Вряд ли Устрялов тогда получил ответ от Струве. Через месяц Крым был захвачен большевиками. Маловероятно, что Устрялов спрашивал тогда у Струве совета. В том же месяце (быть может, письмо просто сопровождало книгу) в Харбине вышел сборник устряловских статей, которые он написал в этом китайском городе, начиная с февраля 1920 г. Сразу после падения Колчака Устрялов призывает белых прекратить вооруженную борьбу против большевиков, так как национальные причины этой борьбы отпали. «Противобольшевистское движение, — говорит он, — силою вещей слишком связало себя с иностранными элементами и поэтому невольно окружило большевизм известным национальным ореолом». Советская власть, по словам Устрялова, стала «национальным фактором современной русской жизни». Устрялов категорически осуждает всякую иностранную интервенцию против Советской России.

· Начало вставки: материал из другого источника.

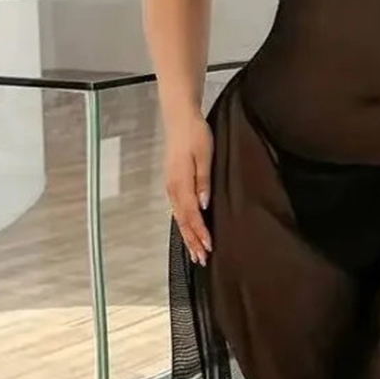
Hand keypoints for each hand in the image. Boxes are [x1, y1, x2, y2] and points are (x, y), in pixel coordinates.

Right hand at [165, 115, 212, 265]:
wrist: (180, 118)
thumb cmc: (195, 135)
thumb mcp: (204, 156)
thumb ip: (203, 181)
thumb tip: (204, 205)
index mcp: (181, 182)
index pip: (192, 214)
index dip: (200, 232)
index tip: (208, 247)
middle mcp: (173, 188)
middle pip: (183, 221)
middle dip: (192, 241)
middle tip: (202, 259)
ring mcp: (171, 186)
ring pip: (179, 217)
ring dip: (188, 236)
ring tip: (196, 252)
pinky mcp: (172, 183)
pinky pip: (177, 210)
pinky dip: (183, 224)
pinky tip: (188, 232)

Он идет гораздо дальше Шульгина, утверждая, что «интересы Советской власти будут фатально совпадать с государственными интересами России» и что «большевизм логикой вещей от якобинизма будет эволюционировать к наполеонизму».
Сборник статей Устрялова — первая четко выраженная программа русского национал-большевизма, и он исходит в ней из совершенно других принципов, чем скифство.
Что предшествовало его появлению?
Н. Устрялов
Устрялов был молодым профессором-правоведом, незадолго до революции окончившим Московский университет. Февральскую революцию он встречает активным кадетом. Но в отличие от основной части своей партии Устрялов явно начинает тяготеть к идее сильной власти. В мае 1917 г. он указывает на необходимость твердой, сильной и единой власти.
Но пока еще он остается в рамках общего кадетского энтузиазма, Февральская революция — это не просто победа одной какой-либо группы над другой или же одного класса над другим. «Она есть победа истины над ложью, добра над злом!»
Про готовящееся же Учредительное собрание он говорит как о кличе победившего народа. Видимо в конце 1917 г. он избирается председателем Калужского губернского комитета партии. В начале 1918 г. он вместе с молодыми кадетами Ю. Ключниковым и Ю. Потехиным начинает издавать еженедельник «Накануне», в котором выступают такие авторы, как Бердяев, Кизеветтер, Струве, Белоруссов и, кажется, даже Брюсов. К сожалению, журнал «Накануне» нам пока недоступен, но можно высказать предположение, что именно в его атмосфере была подготовлена будущая позиция Устрялова, Ключникова и Потехина, ставших впоследствии основателями сменовеховства. О том, с какими идеями они тогда соприкасались, свидетельствует беседа Устрялова с одним, как он говорит, «крупным русским человеком» (уж не Бердяев ли?), который сказал ему: «Я от всей души желаю мировой революции, которая потрясла бы в корне жизнь всех цивилизованных народов. Желаю потому, что она повлечет за собой глубочайшую всемирную реакцию духа, которая одна лишь способна оздоровить нынешнее человечество».